The habits we cultivate have a profound impact on our daily life. In fact, some have estimated that our habits comprise over 70% of all that we do daily. In his book Heart & Habits, Greg Gifford demonstrates how habits are instrumental in shaping our desires, our character, and how we function daily. He defines habits as “a usual or customary manner of behavior.” Gifford explains the direct connection between the heart and habit formation, which helps the reader to see that the reason why you develop habits is more important than the development of the habit itself.
Our habits have an inward, outward, and upward effect on our lives. Habits have a direct, inward impact on our lives through shaping our desires and developing character. Gifford depicts the outward impact of habits through a framework of five spheres of life – spiritual, personal familial, vocational, and social. The spiritual sphere includes both why we do what we do but also the way in which we do it. The personal sphere is the way in which we relate to ourselves, such as physical exercise or entertainment. The way in which we relate to or prioritize our family would fall within the family sphere. Habits pertaining to your career would encompass the vocational sphere and the social sphere would include habits related to social relationships.

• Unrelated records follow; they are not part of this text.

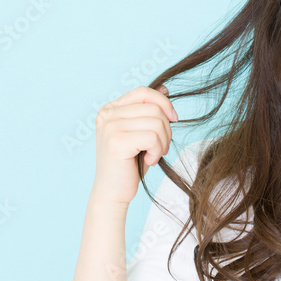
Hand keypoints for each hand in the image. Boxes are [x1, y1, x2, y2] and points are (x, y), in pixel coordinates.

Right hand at [91, 84, 177, 206]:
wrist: (112, 192)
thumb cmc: (129, 164)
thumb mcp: (140, 133)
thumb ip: (148, 111)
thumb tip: (165, 88)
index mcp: (110, 109)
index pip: (144, 92)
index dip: (164, 103)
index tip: (174, 119)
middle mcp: (106, 114)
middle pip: (154, 108)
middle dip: (166, 129)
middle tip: (160, 147)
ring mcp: (110, 127)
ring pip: (156, 122)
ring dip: (163, 142)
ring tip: (154, 155)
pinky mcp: (116, 142)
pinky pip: (153, 137)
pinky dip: (157, 151)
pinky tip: (149, 160)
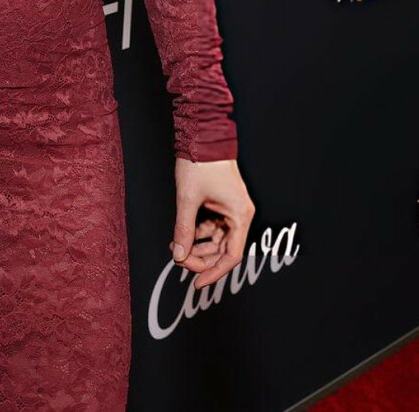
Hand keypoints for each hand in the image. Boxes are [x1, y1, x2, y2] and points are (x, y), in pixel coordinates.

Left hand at [169, 157, 253, 288]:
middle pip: (224, 250)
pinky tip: (182, 236)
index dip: (214, 273)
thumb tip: (179, 254)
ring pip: (217, 240)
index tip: (197, 283)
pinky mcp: (223, 204)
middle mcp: (240, 215)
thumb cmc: (201, 162)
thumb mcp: (188, 200)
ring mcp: (231, 210)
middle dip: (202, 259)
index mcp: (240, 216)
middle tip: (181, 261)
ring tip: (178, 248)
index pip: (231, 256)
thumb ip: (184, 230)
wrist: (204, 134)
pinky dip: (198, 234)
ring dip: (199, 247)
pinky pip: (213, 228)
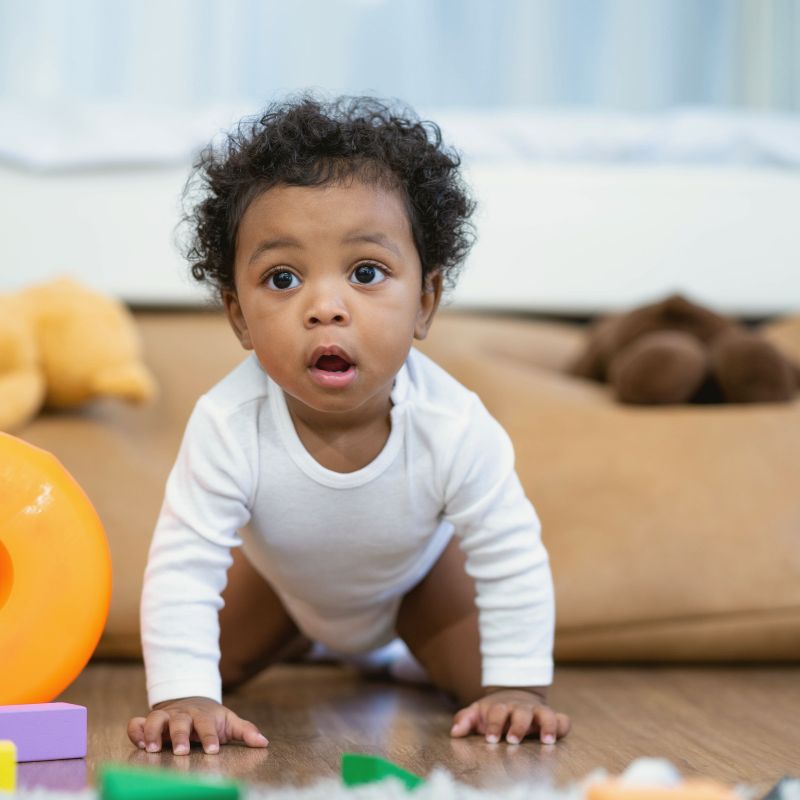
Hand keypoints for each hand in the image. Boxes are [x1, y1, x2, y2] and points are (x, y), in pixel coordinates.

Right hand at [127, 695, 268, 754]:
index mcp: (203, 715)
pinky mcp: (148, 722)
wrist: (191, 701)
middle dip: (181, 736)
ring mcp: (164, 717)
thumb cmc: (211, 718)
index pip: (207, 724)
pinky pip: (136, 723)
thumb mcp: (229, 722)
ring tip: (154, 748)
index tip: (213, 750)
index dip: (210, 736)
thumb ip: (245, 731)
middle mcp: (182, 715)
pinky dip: (136, 731)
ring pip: (156, 719)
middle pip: (180, 722)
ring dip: (154, 732)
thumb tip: (263, 742)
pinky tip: (139, 743)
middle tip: (182, 751)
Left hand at [450, 687, 569, 744]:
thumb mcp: (477, 712)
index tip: (491, 739)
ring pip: (545, 714)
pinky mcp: (552, 717)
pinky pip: (563, 719)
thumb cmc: (494, 711)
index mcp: (502, 707)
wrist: (515, 694)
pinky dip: (563, 725)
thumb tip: (454, 732)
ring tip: (546, 740)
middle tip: (513, 740)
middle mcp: (521, 708)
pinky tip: (559, 735)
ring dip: (546, 725)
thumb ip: (465, 719)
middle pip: (521, 713)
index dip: (494, 725)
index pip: (498, 712)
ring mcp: (537, 712)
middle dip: (518, 726)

Gifford explains that the purpose of habits for the Christian isn’t to make life more efficient or productive, but first to glorify God and second to do good to others. Efficiency and productivity may be a by-product of our habits, but that must not be the ultimate goal. In fact, at times, we may need to do things less efficient to glorify God. Gifford explains that the development of godly habits requires the work of the Holy Spirit as well as significant effort on our part.
The development of habits is both intentional and unintentional. Bad habits are not always developed intentionally but good habits almost always are. Both the heart and body play an integral role in habit development. To develop new habits, Gifford stresses the importance of frequency of practice over length of time. According to Gifford, frequency of practice is what helps us measure our success. To focus on a set length of time is not helpful or accurate. Gifford also emphasizes the benefit of a slow, steady, regular approach over a frenzied, unrealistic, and unsustainable approach to habit formation. Community also plays a significant role in forming habits. Gifford also notes that habits we form in private can still form, but habits formed in community form more quickly and consistently. Our environment, or what we surround ourselves with, can help or hinder habit development. When we are around people who read their bibles regularly then we are more encouraged to do the same thing.
While the heart is at the center of everything we do, and the heart permeates every sphere of our lives, some spheres are more important than others and thus there is a priority to habit development. First and foremost, God has created us as spiritual beings to relate to him, therefore the spiritual sphere has first priority. Gifford discusses the biblical basis for each sphere and how they relate to priorities in our lives. When our desire is to please God, that propels us into other spheres of life to develop good habits and conversely our good habits help our hearts want to please God more.
After understanding proper habit prioritization, Gifford provides helpful information on types of habits that should be developed for each sphere. He suggests working on several habits at one time rather than just one. This provides the benefit of working on both a high priority habit as well as an urgent habit that may be a lesser priority. It is essential to evaluate the habits in our lives and Gifford provides an inventory to aid in this process. It includes unhelpful habits, sanctifying habits, and helpful habits for each sphere of life.
Gifford concludes Heart & Habits with a personal growth worksheet to help the reader evaluate their own habits and apply the principles contained in the book.
Primary Area of Usefulness
Heart & Habits is a very easy to read and intensely practical book. The counselor will benefit from this book by having a greater understanding of the motivation behind habits, the goal of habits, a systematic approach to evaluating habits, and practical help for developing new habits. The included diagrams and worksheets are very helpful when teaching the material to a counselee. The book is also very useful for any Christian reader who desires to develop God-honoring habits in their life.
Examples of Usefulness
Some practical ways to use this book could start with helping a counselees seek a greater understanding of their heart as it pertains to their life. Are they motivated by pleasing God? They must keep in mind that the primary goal of their habits should be to glorify God. How are they prioritizing the spheres of life? Then help them identify key habits they need to develop and use the worksheets provided in the book to develop a plan, stressing faithfulness, not perfection. Finally, help them set a regular time and process to evaluate habits in their life.